Financial literacy classes are not going to prepare your teens to manage money responsibly as an adult. To start with, such classes are not available in all states and may not even be required for graduation. More importantly, financial literacy classes are late to the game in teaching kids how to manage their own money.
Instead of aiming for financial literacy, I encourage parents to help their kids achieve financial competency, which includes knowledge (financial literacy), learning money skills with opportunity for practice while developing behaviors and habits learned at home that allow an individual to make informed decisions regarding money.
Schools only provide knowledge, but not the opportunity for skills and practice that develop behaviors and habits necessary to responsibly manage one’s finances for a lifetime.
Take the example of driver’s education. Teens have to pass the classroom exam (knowledge) to get a permit to practice driving (skill). Drivers then develop habits (behaviors) that can adversely affect their experience—speeding, not signaling, using mobile devices, not being insured. Likewise, bad money behaviors can lead to a lifetime of financial struggles.
Unfortunately, kids develop financial habits before they even start school, years before sitting in a high school financial literacy classroom. Researchers at the University of Wisconsin–Madison report that by the age of three most kids are able to understand the basic concepts of value and exchange that are central to economics.
Sometimes parents wait until their kids are in their teens before they start talking about managing money–when they could be starting when their kids are in preschool. ~ Warren Buffet
Financial literacy classes provide knowledge of facts and figures, math and statistics that very young kids can’t be expected to comprehend. Your child does not need to know about investing, compound interest, saving, credit, loans, or saving for retirement to decide what toy to buy.
Why financial literacy classes fail
Financial literacy is critically important to making healthier financial decisions, but financial literacy alone will fail because it’s only one piece of a much bigger puzzle that’s part psychology, part life and part money.

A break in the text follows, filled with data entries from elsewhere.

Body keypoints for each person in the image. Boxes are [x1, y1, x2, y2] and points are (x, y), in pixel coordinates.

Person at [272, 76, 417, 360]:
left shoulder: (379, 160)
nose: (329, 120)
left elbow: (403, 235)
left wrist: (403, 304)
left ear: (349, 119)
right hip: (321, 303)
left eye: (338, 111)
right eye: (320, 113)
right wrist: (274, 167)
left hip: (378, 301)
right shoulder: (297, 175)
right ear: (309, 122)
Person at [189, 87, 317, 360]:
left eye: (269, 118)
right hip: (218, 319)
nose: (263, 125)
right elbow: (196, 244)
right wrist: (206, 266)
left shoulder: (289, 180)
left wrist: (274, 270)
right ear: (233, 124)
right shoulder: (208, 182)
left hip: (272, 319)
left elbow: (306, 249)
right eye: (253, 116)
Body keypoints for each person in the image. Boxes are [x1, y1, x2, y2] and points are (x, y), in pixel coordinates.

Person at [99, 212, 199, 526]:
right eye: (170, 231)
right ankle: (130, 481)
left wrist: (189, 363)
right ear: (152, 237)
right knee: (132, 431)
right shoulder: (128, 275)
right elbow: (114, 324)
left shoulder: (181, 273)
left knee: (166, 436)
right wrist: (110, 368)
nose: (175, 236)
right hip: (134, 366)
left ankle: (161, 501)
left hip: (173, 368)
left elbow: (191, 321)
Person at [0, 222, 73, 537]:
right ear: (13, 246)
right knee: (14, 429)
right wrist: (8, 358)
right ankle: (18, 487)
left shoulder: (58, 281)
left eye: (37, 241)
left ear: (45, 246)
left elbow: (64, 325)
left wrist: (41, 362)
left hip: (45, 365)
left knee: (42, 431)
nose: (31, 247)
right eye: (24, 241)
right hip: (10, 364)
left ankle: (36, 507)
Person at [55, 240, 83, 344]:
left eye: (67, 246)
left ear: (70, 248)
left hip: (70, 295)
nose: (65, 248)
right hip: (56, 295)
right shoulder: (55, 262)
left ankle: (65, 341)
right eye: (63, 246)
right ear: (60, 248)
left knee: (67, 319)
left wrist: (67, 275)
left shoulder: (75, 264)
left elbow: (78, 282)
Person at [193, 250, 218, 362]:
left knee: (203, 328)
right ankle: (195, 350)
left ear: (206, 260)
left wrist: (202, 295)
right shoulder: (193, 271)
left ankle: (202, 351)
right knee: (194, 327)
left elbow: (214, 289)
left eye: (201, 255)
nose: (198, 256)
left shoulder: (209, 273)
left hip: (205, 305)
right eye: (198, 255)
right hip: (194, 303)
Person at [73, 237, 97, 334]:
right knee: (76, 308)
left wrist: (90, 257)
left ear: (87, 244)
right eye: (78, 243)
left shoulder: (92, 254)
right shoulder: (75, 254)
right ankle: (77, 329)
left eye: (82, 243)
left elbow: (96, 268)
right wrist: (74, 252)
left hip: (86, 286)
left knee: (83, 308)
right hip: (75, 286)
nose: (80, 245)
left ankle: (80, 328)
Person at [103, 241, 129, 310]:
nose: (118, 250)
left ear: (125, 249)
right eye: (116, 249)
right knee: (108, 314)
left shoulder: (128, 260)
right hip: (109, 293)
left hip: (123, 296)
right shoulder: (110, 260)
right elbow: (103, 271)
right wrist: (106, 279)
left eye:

Why Financial Literacy Alone Will Always Fail
As the author of a book teaching kids to manage money as a number, I believe financial education in schools is missing the mark for several reasons:
- Too late. Kids can start managing their money before they start school.
- No skin in the game. Teens are more interested in what to do on the weekend than learning about planning for retirement.
- Easily forgotten. A young adult can’t invest if the bills aren’t getting paid on time, late fees are being charged, and credit card interest are increasing the balance due.
- Uses knowledge (passive) terms: describe, critique, recognize, research. Kids manage their allowance by seeing–no research needed.
Not only do I believe financial literacy classes are overemphasized as a solution, our results as a nation are not encouraging. With the recent passage of a Louisiana law requiring a financial literacy course for high school graduation, only 22 states have similar requirements on the books as of June 2023. That’s not even half our our states.
Find out how your state stands: Which States Require Financial Literacy for High School Students?
Financial literacy classes not making the grade
Given that not all states require classes, it’s even more disappointing to find 53% of those students in a T. Rowe Price survey report: “Despite taking a financial literacy course, I don’t feel prepared for the financial responsibility that comes with adulthood.”
What’s missing in financial literacy classes?
So, what’s missing in financial literacy classes? Skills, practice, and behavior. Schools can’t provide money for practice. Only parents can do that. Without money, kids can’t practice and develop habits and behaviors.
The No-Cash Allowance is a guidebook for parents to help their kids learn to manage money as a number. Read an overview of the book.
Understanding what financial literacy is (and is not) a subject worth more than one blog. You are reading the first of a three-part series. Check back weekly to read the rest of the series.
- Part 1: How financial literacy classes place cart before horse in two important ways
- Part 2: How to help your kids develop money skills to last a life time
- Part 3: How to help your kids develop financial competency as they review their money behavior
Allowance anecdote: When I asked my teenage grandson what he learned in his financial literacy class, he said, “Oh, they talked a lot about credit cards.”
Financial literacy classes are the knowledge part, but by the time kids are in the classroom they have developed behaviors that can make their adult financial life difficult. As parents you can provide the skills and practice to help them develop better habits for their future.
Give your kids money with responsibility and the control to manage it all by themselves.